PROBLEM REQUIREMENTS:
Here are the records. Write out exactly the lines between the one holding "TEL: 0745-62-2301" and the one holding "Copyright © Chiyoshuzo. All Right Reserved.", inclusive.

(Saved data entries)
- Opening Delimiter -
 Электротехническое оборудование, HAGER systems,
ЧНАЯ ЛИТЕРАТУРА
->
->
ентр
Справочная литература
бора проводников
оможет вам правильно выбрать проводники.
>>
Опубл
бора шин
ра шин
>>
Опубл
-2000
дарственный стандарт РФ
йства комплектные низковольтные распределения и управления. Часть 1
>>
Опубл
- Closing Delimiter -
- Opening Delimiter -
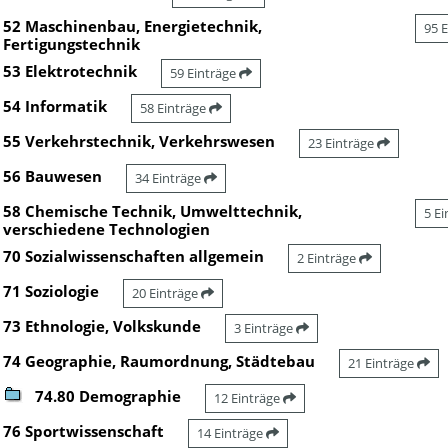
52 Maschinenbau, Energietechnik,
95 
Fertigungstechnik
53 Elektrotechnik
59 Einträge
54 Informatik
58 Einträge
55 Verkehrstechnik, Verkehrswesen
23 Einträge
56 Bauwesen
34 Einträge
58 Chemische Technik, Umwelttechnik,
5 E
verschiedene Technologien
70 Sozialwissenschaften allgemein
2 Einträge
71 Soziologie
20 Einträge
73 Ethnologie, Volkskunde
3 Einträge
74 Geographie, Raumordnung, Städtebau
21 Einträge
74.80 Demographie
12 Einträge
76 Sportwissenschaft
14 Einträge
- Closing Delimiter -
- Opening Delimiter -
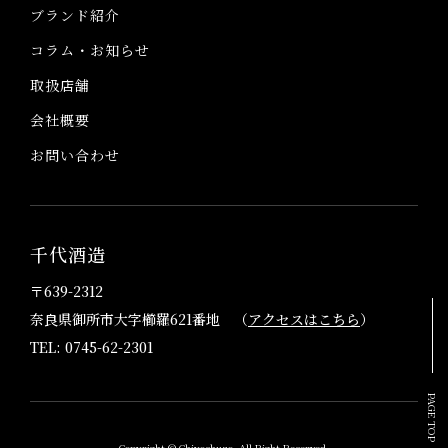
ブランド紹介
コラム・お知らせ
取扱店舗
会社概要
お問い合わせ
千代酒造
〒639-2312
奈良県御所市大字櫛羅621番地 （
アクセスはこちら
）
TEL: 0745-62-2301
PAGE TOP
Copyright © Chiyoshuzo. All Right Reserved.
- Closing Delimiter -
PROBLEM SOLUTION:
TEL: 0745-62-2301
PAGE TOP
Copyright © Chiyoshuzo. All Right Reserved.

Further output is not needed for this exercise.